**Instrução escrita:** Copie do relato sobre a emboscada ao GE e a recuperação da Berliet o trecho que começa nas palavras que contêm "Embrenhados talvez, no" e termina logo após "foi o resultado.".

**Excerto da fonte:**
'''

Dia 22 de Julho de 1971, o GE progredia na
mata, procedendo a uma caçada.
Embrenhados talvez, no pensamento de
apanharem mais algumas boas presas, pois já tinham abatido duas gungas,
deixaram-se surpreender pelo inimigo.
Depois de forte flagelação sobre o
desprevenido grupo, um morto e cinco feridos foi o resultado.
Foi feito o comunicado da ocorrência, pois
quando qualquer grupo saía do quartel fazia sempre parte um operador de
rádio. Imediatamente saiu um dos nossos grupos em socorro dos feridos.
Levaram uma Berliet e um Unimog, sob o comando do nosso Capitão quando
já a tarde ia a meio.
Só no dia seguinte, pelas doze horas, chegou
o avião e o heli para a evacuação dos feridos.
Pelas treze horas, ouvimos o roncar de uma
viatura do lado do rio – chegava o Unimog com os feridos. A Berliet
tinha avariado a doze quilómetros do quartel.
Enquanto os feridos eram distribuídos pelo
avião e heli, eu preparava a equipa de recuperação.
Pelas catorze horas, parti com três unimogs
ao encontro da Berliet.
A mata era densa e tivemos que abrir caminho
derrubando árvores.
Chegados ao local e após um breve exame,
verifiquei que a Berliet não podia ali ser reparada. Tinha que ser
rebocada para o quartel.
Os unimogs foram dispostos em fila, à frente
da Berliet, sendo todas as viaturas ligadas por meio de cabos de aço.
Depois de grande esforço, conseguimos deslocar a pesada Berliet da
imobilização em que se encontrava.

'''

**Listagem:**
'''

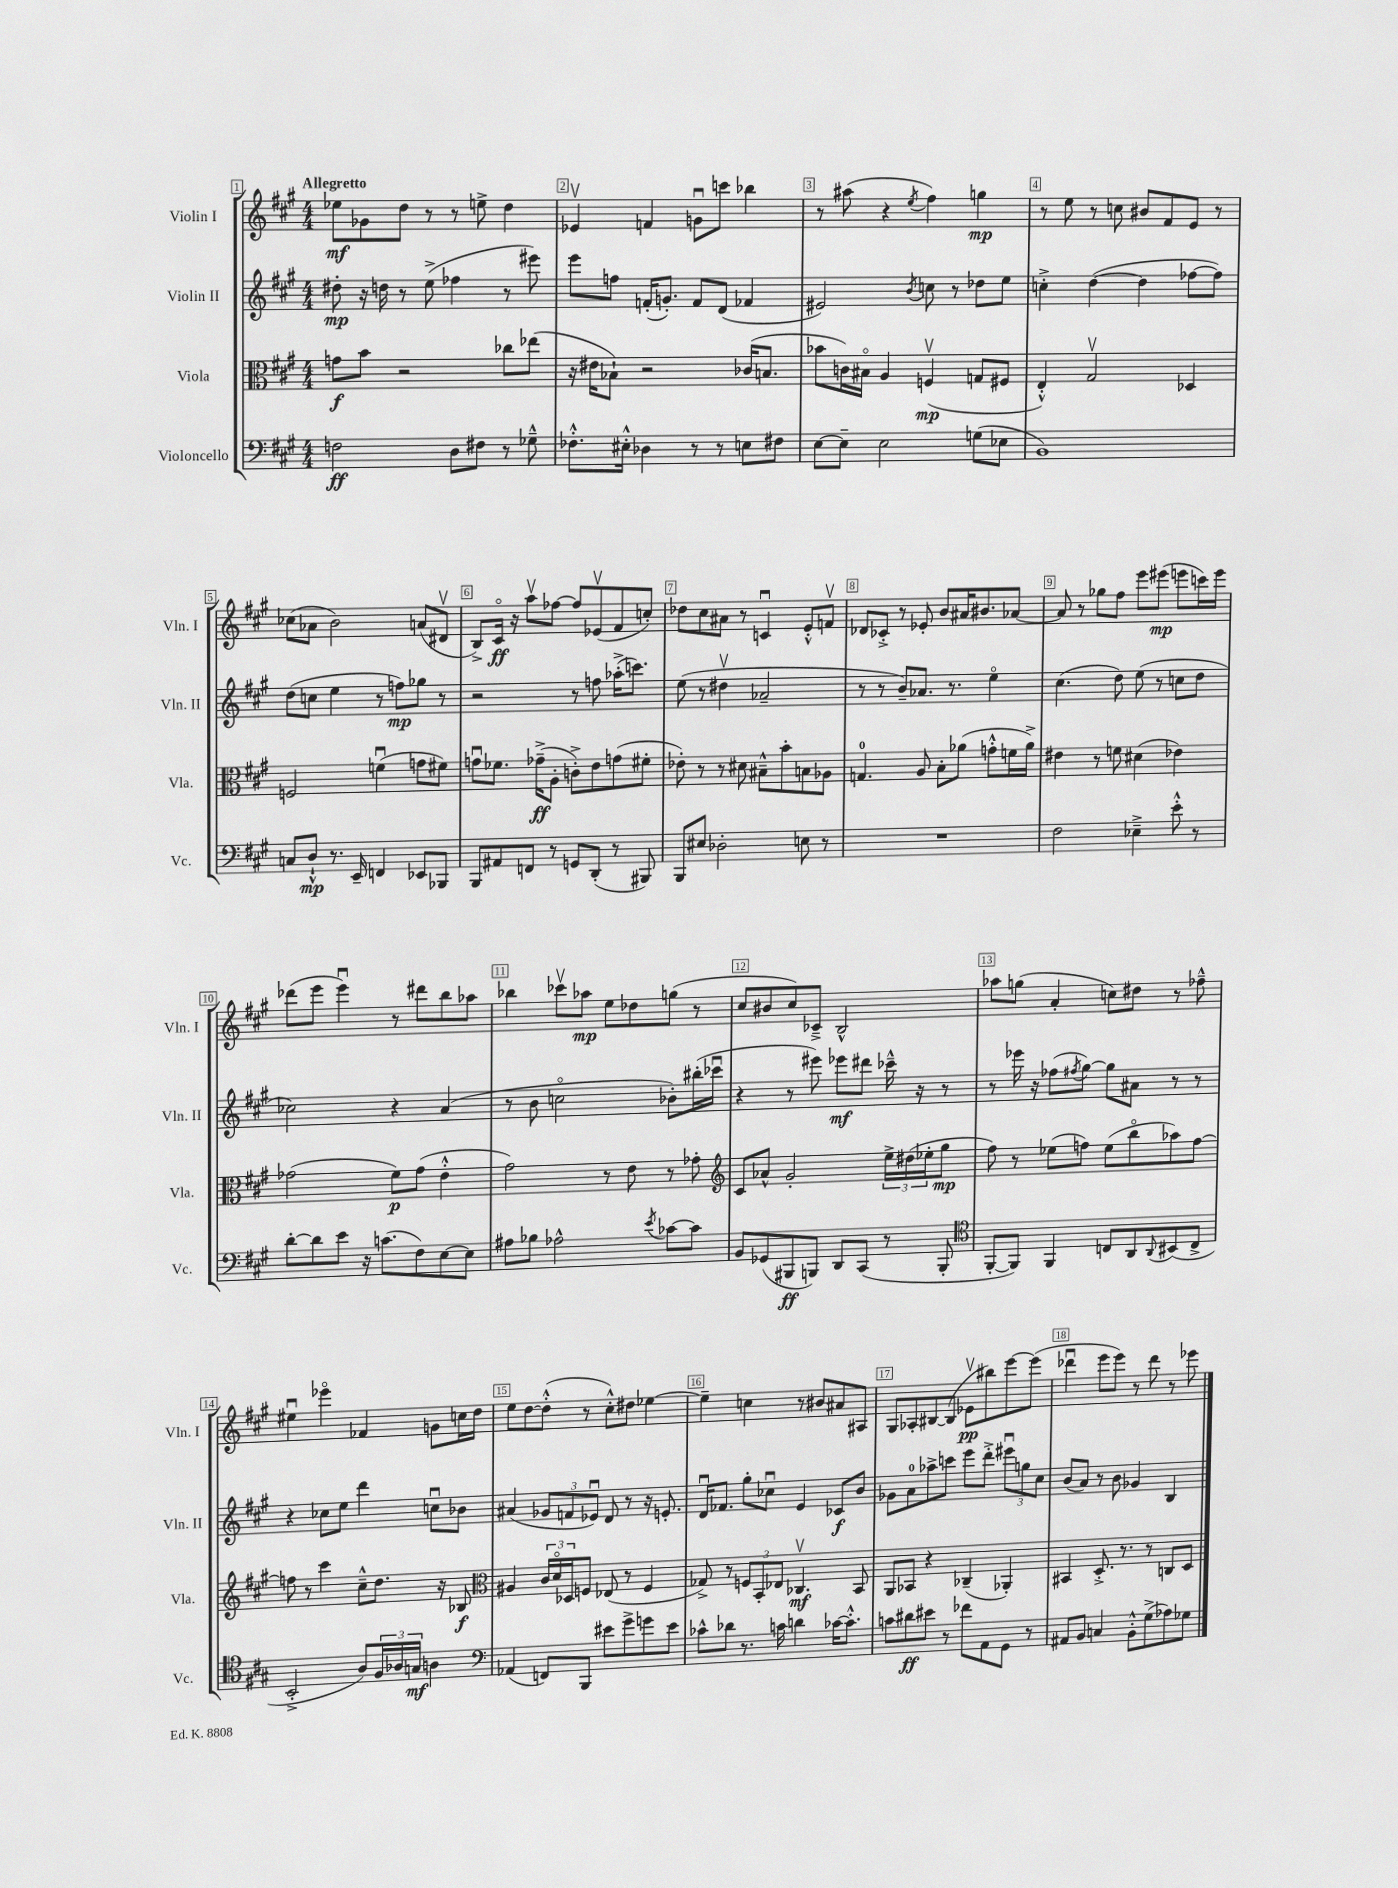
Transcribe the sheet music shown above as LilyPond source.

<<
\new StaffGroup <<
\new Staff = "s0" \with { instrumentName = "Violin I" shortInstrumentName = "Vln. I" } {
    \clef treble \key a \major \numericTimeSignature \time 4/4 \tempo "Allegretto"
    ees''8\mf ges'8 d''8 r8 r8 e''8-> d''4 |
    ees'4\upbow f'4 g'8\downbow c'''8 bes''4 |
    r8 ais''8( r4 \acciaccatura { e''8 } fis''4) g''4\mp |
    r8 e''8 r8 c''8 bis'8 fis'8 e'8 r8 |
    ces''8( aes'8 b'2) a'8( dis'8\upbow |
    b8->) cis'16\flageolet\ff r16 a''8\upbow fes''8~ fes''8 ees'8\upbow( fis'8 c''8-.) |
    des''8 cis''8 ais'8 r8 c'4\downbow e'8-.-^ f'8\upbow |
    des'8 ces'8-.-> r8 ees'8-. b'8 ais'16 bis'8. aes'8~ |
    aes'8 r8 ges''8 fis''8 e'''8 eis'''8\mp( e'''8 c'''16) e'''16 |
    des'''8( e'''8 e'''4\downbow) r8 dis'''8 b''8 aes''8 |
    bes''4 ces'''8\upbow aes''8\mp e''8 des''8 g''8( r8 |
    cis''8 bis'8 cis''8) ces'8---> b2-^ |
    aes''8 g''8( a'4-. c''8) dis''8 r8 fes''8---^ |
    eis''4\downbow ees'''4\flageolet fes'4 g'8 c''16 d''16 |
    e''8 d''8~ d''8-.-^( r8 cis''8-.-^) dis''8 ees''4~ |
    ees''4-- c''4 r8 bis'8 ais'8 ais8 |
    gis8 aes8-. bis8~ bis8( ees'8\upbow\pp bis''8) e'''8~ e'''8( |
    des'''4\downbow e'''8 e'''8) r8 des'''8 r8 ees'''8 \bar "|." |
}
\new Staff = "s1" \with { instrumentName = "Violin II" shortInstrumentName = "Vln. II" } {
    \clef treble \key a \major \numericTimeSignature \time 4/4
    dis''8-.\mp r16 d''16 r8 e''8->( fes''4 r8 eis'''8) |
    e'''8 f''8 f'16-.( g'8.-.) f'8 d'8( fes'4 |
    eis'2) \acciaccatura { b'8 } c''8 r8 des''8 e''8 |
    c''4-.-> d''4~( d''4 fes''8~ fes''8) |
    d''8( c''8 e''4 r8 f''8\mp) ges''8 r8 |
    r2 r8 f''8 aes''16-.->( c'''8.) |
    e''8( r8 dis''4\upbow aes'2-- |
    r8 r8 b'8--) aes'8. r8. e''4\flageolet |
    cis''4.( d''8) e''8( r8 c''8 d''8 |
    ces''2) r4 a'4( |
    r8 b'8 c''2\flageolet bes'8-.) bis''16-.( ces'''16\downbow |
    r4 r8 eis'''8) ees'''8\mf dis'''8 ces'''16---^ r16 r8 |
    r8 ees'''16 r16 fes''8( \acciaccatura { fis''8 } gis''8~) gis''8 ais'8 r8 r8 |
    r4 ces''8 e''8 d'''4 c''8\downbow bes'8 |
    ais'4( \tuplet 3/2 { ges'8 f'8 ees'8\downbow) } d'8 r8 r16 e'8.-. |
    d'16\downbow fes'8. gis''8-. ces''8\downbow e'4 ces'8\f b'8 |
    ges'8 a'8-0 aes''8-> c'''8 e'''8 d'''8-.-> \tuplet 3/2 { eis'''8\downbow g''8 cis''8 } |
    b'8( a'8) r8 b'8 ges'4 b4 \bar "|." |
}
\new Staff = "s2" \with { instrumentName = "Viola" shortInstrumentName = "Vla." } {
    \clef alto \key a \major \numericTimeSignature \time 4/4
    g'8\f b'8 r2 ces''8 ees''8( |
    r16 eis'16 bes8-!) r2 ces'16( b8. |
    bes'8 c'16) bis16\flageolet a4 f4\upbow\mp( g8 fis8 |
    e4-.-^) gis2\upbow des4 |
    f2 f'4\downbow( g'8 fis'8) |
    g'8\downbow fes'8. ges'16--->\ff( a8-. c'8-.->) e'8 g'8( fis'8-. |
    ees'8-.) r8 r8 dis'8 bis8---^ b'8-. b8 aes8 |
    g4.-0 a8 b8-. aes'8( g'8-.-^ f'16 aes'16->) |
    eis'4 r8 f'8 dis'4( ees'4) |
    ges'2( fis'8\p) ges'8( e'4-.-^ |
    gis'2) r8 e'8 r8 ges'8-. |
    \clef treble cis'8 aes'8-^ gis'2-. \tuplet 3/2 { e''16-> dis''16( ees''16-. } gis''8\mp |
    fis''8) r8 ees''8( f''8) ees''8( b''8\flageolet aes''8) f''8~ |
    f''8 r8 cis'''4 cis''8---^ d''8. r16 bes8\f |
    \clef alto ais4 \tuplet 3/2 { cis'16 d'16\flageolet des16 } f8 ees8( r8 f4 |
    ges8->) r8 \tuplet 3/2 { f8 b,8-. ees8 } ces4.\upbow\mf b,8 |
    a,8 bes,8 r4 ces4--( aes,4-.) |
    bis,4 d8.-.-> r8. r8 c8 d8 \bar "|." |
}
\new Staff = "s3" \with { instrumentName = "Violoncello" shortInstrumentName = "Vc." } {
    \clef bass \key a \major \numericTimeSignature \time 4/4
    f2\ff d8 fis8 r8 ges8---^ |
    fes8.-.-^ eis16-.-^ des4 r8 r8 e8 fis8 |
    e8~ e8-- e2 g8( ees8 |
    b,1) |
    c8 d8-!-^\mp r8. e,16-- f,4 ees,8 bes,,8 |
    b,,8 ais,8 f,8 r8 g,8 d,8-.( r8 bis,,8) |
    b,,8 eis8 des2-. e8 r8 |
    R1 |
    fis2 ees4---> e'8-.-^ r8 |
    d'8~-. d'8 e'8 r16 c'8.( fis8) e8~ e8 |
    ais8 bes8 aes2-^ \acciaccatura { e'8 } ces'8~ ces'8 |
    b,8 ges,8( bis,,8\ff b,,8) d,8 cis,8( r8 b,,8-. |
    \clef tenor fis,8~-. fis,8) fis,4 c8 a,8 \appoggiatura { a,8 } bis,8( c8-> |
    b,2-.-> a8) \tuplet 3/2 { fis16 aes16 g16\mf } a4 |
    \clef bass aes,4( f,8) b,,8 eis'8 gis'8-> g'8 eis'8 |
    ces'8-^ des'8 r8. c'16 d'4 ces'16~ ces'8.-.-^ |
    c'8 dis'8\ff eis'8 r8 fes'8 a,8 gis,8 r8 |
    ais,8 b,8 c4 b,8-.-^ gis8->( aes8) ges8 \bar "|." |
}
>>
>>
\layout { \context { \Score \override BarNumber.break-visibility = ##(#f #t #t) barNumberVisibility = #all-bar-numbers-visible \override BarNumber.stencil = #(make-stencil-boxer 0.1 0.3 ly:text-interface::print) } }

'''
'''

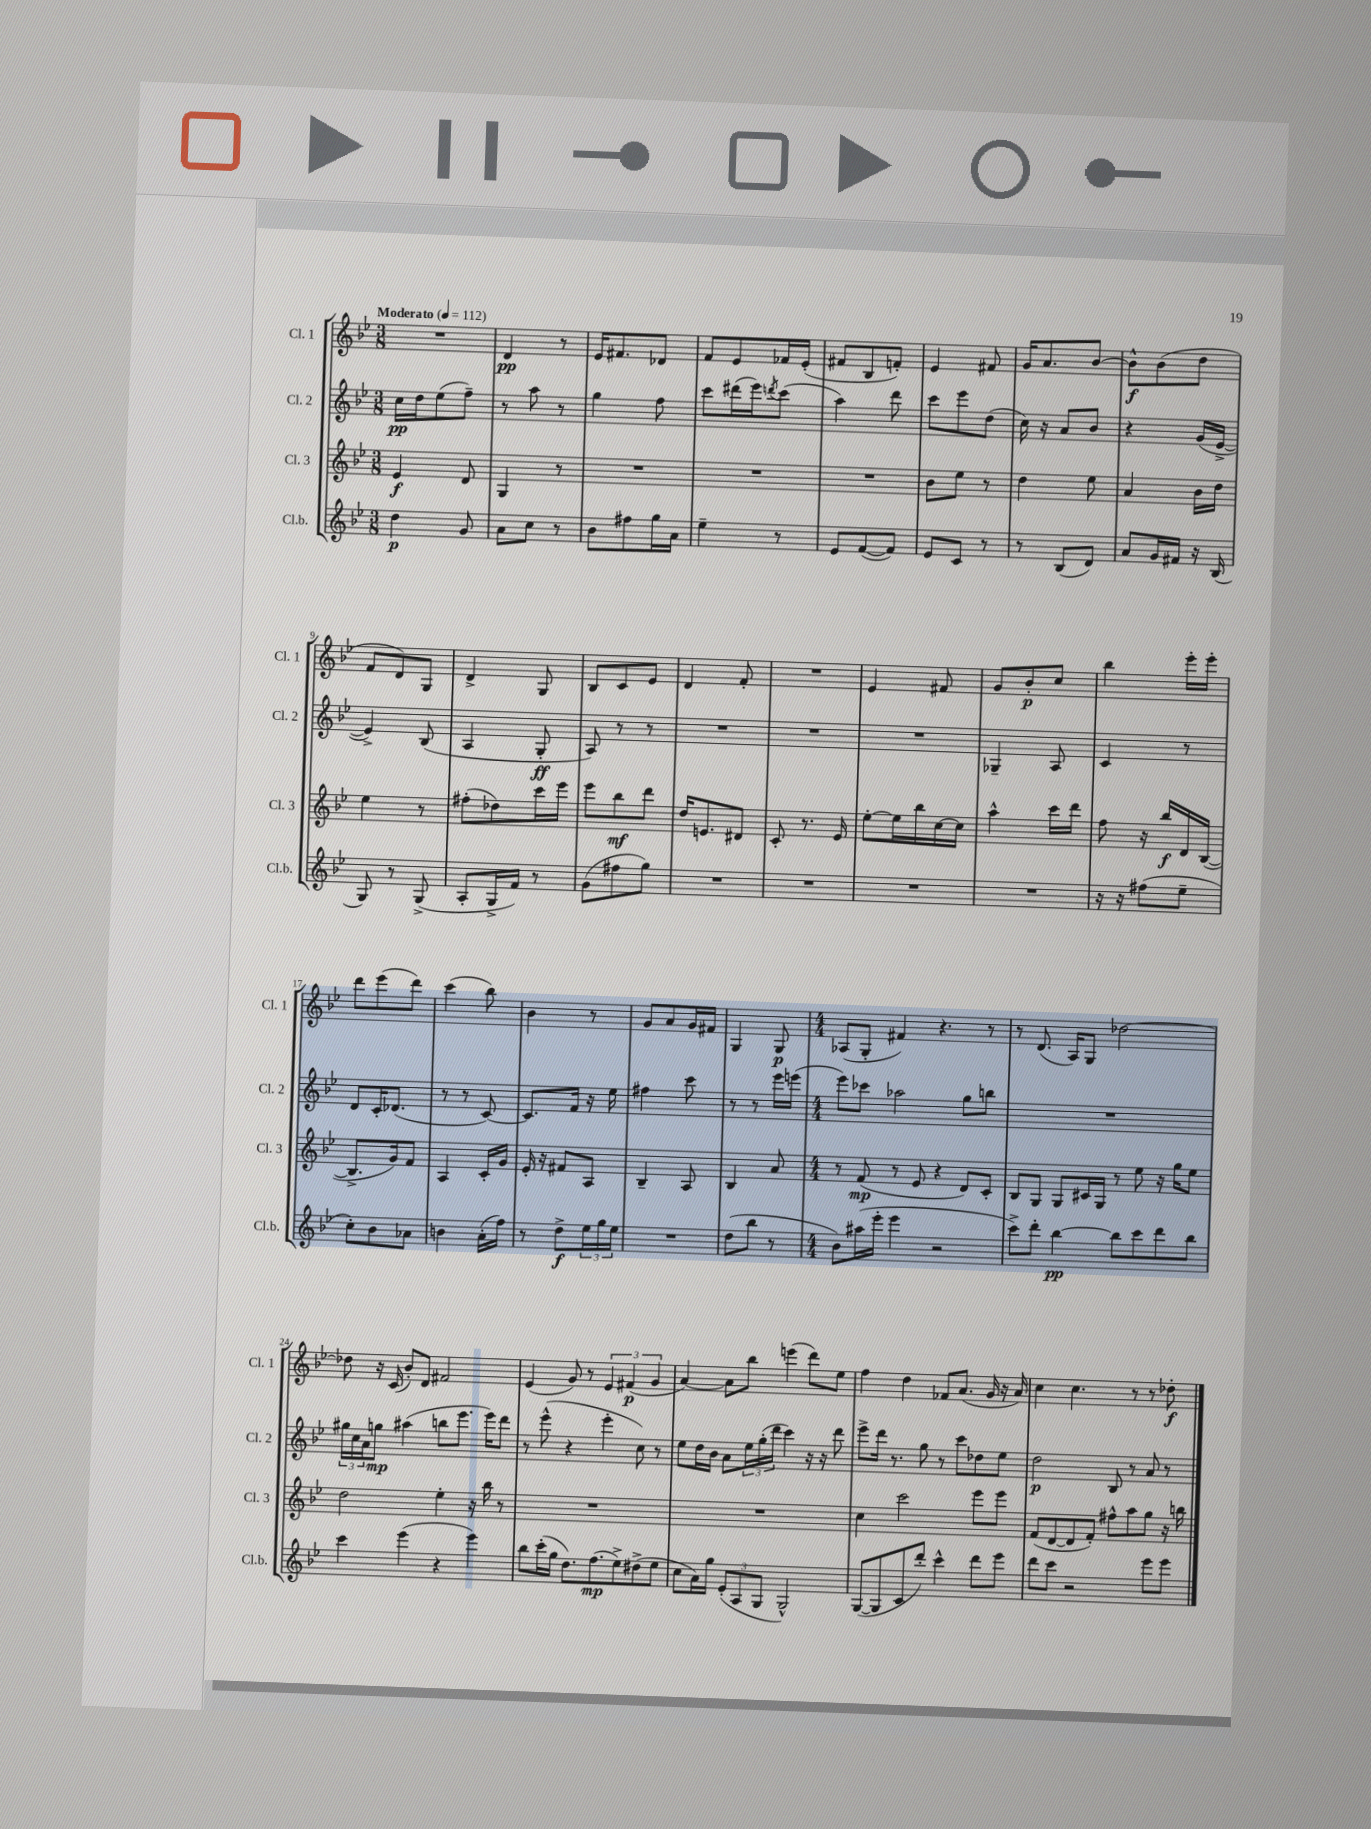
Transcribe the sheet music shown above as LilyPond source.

'''
'''

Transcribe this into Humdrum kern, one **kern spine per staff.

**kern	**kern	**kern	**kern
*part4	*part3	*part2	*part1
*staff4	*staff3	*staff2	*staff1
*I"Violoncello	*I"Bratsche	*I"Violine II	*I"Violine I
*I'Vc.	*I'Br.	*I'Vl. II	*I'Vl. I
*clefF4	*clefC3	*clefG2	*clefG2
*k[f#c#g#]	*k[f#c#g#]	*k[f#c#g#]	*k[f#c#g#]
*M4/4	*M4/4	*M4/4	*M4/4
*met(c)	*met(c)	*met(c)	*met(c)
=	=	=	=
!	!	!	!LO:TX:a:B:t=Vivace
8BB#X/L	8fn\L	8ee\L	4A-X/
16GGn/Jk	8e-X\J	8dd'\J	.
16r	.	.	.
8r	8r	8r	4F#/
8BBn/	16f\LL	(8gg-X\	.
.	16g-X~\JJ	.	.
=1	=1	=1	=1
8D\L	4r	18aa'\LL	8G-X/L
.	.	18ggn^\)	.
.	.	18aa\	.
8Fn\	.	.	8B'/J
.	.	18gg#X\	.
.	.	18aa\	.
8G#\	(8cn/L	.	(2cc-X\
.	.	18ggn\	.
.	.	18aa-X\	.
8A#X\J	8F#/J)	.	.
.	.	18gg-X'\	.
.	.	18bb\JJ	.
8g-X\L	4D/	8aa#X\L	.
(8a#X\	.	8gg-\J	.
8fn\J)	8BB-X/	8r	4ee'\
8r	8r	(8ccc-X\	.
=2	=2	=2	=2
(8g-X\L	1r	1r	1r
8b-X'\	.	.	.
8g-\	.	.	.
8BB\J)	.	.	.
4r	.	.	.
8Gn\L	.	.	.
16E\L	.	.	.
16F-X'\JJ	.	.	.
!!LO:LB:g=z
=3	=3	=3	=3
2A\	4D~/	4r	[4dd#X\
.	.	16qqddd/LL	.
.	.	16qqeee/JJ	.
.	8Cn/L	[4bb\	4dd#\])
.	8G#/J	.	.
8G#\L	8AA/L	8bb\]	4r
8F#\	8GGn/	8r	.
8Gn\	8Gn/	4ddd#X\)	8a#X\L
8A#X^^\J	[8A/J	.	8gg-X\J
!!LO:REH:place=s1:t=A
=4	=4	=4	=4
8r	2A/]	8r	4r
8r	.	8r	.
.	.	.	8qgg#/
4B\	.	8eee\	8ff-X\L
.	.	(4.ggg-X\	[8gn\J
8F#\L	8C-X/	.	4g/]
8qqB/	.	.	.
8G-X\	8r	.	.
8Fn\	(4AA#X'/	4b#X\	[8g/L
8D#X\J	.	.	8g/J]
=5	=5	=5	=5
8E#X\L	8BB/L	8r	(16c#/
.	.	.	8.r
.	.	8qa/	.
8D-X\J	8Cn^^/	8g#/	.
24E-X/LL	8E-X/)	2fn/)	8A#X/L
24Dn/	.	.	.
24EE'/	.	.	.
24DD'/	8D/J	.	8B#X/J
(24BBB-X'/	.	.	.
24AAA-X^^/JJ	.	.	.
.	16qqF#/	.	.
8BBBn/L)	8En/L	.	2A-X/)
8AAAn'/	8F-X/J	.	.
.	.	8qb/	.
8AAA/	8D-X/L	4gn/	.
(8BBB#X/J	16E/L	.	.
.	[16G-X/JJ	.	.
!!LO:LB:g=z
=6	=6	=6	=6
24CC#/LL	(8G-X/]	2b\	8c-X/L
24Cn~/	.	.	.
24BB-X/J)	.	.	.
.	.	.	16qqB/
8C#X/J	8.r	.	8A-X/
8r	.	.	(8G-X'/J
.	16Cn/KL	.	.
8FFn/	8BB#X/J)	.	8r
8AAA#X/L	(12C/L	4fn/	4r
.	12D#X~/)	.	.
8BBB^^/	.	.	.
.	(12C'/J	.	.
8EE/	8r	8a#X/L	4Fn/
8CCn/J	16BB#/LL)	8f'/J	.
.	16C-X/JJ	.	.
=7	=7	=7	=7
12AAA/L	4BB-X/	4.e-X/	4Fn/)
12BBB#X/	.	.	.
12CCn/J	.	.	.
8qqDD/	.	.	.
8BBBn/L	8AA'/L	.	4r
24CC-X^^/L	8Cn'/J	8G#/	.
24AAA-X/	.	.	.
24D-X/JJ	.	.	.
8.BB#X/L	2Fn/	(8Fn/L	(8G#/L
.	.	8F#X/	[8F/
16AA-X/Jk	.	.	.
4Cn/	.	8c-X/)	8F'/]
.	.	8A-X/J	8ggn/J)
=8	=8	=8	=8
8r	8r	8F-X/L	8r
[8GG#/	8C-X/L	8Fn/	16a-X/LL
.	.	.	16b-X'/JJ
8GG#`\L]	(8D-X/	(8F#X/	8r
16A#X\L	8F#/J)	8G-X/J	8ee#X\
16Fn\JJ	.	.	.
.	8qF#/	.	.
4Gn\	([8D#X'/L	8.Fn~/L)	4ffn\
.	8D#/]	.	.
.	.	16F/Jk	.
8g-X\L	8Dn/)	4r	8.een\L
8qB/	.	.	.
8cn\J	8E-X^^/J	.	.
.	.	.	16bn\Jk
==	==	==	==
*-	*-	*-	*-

'''

**Resultado:**
Embrenhados talvez, no pensamento de
apanharem mais algumas boas presas, pois já tinham abatido duas gungas,
deixaram-se surpreender pelo inimigo.
Depois de forte flagelação sobre o
desprevenido grupo, um morto e cinco feridos foi o resultado.